La parte restante dei 32 articoli del disegno di legge regolamentano la distribuzione dei contributi per i prodotti editoriali andando a citare anche i profili occupazionali e previdenziali. Ma la grande novità è quella sul web e forte è la curiosità sulle possibili interpretazioni che il regolamento finale potrà dare della legge. Il grosso cambiamento sembra essere soprattutto nelle responsabilità relative all’informazione diffusa. Secondo Sabrina Peron, avvocato sentito da Repubblica in funzione di autrice del libro “La diffamazione tramite mass-media”, il grosso cambiamento è relativo al reato di diffamazione: «la vecchia legge sulle provvidenze all’editoria, quella del 2001, non estendeva ai siti Internet l’articolo 13 della Legge sulla Stampa. Detto in parole elementari, la diffamazione realizzata attraverso il sito era considerata semplice. Dunque le norme penali la punivano in modo più lieve. Questo nuovo disegno di legge, invece, classifica la diffamazione in Internet come aggravata. Diventa a pieno una forma di diffamazione, diciamo così, a mezzo stampa».

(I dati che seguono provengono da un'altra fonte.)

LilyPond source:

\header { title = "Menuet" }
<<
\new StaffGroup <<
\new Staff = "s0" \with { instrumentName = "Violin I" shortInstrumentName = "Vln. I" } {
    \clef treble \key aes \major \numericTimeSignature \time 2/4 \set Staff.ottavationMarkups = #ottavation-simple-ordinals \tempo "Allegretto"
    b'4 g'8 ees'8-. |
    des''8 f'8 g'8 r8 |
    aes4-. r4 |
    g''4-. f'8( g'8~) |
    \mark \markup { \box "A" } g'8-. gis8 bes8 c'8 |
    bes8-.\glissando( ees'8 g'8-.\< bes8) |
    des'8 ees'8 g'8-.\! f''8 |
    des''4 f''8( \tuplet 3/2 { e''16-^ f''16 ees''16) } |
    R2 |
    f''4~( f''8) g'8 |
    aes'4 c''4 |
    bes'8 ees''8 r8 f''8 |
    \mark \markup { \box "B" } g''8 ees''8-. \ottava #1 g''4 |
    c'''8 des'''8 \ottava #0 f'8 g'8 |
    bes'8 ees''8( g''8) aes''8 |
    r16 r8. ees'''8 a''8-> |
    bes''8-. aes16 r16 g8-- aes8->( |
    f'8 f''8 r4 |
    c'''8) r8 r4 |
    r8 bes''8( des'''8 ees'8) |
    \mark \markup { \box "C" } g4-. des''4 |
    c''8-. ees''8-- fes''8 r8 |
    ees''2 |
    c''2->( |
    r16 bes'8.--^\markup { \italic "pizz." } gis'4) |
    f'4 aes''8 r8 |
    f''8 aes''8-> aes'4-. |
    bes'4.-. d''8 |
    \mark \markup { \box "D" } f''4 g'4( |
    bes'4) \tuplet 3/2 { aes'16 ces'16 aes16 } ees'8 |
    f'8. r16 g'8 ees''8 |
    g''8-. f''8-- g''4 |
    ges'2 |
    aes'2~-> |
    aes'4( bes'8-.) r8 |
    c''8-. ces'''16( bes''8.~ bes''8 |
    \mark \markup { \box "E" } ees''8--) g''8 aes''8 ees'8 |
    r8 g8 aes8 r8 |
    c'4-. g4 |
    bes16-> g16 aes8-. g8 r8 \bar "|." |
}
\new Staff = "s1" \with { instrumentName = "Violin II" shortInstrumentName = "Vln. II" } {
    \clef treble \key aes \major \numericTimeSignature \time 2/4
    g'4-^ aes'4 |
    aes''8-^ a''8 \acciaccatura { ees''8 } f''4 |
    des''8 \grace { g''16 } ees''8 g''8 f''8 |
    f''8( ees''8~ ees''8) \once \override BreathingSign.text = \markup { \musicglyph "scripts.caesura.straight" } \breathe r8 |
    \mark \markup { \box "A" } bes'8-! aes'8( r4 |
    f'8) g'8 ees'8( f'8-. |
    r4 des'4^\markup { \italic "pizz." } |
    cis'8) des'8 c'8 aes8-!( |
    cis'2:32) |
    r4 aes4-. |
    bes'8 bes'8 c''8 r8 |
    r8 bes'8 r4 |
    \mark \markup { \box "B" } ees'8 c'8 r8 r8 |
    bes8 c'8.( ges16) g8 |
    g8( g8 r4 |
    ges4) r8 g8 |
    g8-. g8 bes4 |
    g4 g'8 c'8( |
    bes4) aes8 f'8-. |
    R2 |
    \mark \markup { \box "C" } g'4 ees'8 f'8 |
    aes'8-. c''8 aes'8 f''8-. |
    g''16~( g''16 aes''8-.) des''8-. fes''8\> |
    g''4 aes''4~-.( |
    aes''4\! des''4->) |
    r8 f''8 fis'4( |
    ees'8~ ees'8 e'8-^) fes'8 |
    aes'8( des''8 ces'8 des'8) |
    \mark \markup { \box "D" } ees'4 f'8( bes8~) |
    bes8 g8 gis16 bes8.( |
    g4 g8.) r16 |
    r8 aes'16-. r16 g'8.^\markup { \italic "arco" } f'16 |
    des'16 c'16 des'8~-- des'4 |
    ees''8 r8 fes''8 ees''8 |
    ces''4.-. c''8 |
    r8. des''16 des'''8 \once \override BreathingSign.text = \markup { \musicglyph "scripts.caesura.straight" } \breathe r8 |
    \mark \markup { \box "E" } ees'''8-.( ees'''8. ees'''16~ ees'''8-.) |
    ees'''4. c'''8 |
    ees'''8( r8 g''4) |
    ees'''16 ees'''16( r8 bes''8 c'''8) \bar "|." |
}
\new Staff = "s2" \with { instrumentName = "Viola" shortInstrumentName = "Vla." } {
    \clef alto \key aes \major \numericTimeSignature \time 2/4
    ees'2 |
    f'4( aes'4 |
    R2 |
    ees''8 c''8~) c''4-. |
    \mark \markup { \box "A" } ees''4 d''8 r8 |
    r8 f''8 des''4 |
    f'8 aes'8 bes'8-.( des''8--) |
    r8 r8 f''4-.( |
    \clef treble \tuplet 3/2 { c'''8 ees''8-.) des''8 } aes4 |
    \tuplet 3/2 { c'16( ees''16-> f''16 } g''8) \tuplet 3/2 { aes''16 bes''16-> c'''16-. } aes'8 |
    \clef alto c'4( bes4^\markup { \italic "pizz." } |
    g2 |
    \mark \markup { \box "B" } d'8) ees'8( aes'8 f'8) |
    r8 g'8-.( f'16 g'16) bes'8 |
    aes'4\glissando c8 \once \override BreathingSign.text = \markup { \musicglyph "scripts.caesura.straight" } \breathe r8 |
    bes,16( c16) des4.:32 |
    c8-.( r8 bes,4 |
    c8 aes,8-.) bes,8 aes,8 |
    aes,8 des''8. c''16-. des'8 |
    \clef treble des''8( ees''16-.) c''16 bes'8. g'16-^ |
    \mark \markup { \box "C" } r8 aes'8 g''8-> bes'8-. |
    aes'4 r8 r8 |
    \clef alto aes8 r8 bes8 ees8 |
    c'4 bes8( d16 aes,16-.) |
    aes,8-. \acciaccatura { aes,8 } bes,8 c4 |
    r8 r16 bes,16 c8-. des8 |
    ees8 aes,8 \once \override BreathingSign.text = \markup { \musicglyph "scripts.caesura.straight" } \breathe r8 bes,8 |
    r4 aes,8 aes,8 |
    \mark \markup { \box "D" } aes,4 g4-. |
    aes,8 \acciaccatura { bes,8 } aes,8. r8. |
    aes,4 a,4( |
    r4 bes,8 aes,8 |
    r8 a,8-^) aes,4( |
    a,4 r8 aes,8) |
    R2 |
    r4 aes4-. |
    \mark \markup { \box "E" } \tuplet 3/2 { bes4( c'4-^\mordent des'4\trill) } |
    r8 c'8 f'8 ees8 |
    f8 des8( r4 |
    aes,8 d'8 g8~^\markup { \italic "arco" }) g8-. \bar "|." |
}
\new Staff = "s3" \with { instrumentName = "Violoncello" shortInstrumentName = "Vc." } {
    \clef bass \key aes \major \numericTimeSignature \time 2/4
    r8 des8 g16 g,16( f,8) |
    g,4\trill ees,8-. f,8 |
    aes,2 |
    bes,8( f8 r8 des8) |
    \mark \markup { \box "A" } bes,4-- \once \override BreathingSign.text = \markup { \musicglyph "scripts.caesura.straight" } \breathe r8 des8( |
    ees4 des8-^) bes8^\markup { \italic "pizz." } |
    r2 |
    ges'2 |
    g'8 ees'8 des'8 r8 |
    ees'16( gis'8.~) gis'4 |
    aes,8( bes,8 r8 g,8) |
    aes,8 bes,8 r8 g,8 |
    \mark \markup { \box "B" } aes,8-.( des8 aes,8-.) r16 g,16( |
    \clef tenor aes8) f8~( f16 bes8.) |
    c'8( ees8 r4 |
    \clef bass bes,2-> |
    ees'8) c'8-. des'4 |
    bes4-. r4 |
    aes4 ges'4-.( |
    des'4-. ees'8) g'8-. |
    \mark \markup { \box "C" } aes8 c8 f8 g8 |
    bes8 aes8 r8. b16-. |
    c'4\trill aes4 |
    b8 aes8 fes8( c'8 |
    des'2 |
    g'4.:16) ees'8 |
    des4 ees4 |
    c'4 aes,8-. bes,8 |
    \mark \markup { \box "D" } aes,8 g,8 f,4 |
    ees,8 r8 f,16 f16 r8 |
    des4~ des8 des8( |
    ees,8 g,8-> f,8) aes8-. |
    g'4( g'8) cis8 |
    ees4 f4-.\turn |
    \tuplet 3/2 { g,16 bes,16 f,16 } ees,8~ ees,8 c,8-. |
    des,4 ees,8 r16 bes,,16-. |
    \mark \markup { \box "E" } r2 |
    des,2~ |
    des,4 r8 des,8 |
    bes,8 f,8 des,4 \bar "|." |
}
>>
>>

Nessun pericolo, almeno a parole, per i piccoli siti e per i blog. «Lo spirito del nostro progetto non è certo questo. Non abbiamo interesse a toccare i siti amatoriali o i blog personali, non sarebbe praticabile»: parola di Ricardo Franco Levi, sottosegretario alla Presidenza del Consiglio indicato come principale autore della riforma prevista dal disegno di legge approvato dal Consiglio dei ministri. Il disegno di legge dovrà comunque ora attraversare un lungo iter ed il rumore già sollevatosi sulla rete lascia ipotizzare un braccio di ferro non indifferente che verterà ancora una volta, per l’ennesima volta, sul punto più controverso: la definizione di “editoria”.